Philipos C. Loizou - loizou@utdallas.edu

Department of Electrical Engineering

University of Texas-Dallas

Richardson, TX 75080

Popular version of paper 2aSC1

Presented Tuesday morning, April 20, 2010

159th ASA Meeting, Baltimore, MD.

Being able to focus on a conversation in a crowded room or noisy environment is a challenge for people who rely on hearing aids or cochlear implants. While these technological advances make it possible for many to hear who would not otherwise, they do not allow the individual to filter out background noise. In our work, we explored sophisticated algorithms to allow the microprocessors in these devices to filter noise in the same way that the unaided normal human ear does. Noise suppression algorithms in the past have been effective in improving speech quality, but have not improved speech intelligibility, particularly in noisy environments. In fact many of the noise suppression algorithms actually introduce speech distortion.

 

The approach taken in our study is based on the idea that because the characteristics of the noise differ across the various listening situations (e.g., train, car, restaurant, etc.) encountered by hearing-impaired listeners, the algorithms designed to suppress the noise ought to be optimized differently for each listening situation.
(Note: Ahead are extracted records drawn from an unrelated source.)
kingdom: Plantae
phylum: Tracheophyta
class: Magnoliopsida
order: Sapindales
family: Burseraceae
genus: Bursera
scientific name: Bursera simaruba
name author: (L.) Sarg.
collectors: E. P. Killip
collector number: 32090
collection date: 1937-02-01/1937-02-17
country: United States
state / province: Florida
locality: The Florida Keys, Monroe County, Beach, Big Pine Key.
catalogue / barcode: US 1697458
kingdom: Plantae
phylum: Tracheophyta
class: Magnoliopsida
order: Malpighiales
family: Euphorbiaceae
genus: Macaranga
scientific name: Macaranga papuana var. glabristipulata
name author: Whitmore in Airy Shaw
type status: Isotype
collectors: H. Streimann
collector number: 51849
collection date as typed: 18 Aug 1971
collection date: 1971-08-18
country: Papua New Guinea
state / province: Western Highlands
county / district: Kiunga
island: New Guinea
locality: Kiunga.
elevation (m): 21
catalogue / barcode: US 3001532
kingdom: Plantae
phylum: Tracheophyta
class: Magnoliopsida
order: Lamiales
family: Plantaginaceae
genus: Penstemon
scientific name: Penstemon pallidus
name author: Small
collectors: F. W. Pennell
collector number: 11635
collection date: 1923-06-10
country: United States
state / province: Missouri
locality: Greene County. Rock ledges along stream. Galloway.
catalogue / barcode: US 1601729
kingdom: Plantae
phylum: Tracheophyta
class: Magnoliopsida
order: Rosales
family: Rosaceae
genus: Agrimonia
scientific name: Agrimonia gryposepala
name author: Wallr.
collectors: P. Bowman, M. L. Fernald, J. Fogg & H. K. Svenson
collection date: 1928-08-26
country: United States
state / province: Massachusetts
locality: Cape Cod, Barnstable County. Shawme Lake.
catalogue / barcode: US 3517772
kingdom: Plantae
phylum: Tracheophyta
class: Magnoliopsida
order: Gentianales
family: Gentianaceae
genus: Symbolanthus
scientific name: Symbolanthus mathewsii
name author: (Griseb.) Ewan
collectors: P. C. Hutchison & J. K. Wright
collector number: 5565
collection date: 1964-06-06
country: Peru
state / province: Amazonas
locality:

Such an algorithm was developed in our lab and tested in three different types of environments which included multi-talker babble: restaurant noise, train noise and exhibition hall noise. Our study involved both normal hearing and hearing-impaired subjects wearing cochlear implant devices. Significant improvements in intelligibility, measured in terms of the number of words identified correctly, were obtained in our lab for both normal-hearing and hearing-impaired listeners. Our study demonstrated significant improvements in speech intelligibility when using environment-optimized algorithms, i.e., algorithms that are tuned to a particular listening environment. These preliminary results have been very promising, and the next step is to test these new algorithms in real-world environments using the patients own devices. These advanced algorithms and their application could mean a significant difference in the life of hearing impaired individuals who rely on hearing aids and cochlear implants to hear the world around them. It is our hope that this work could make it possible for hearing impaired listeners to better communicate in the noisy environments that are part of everyday life.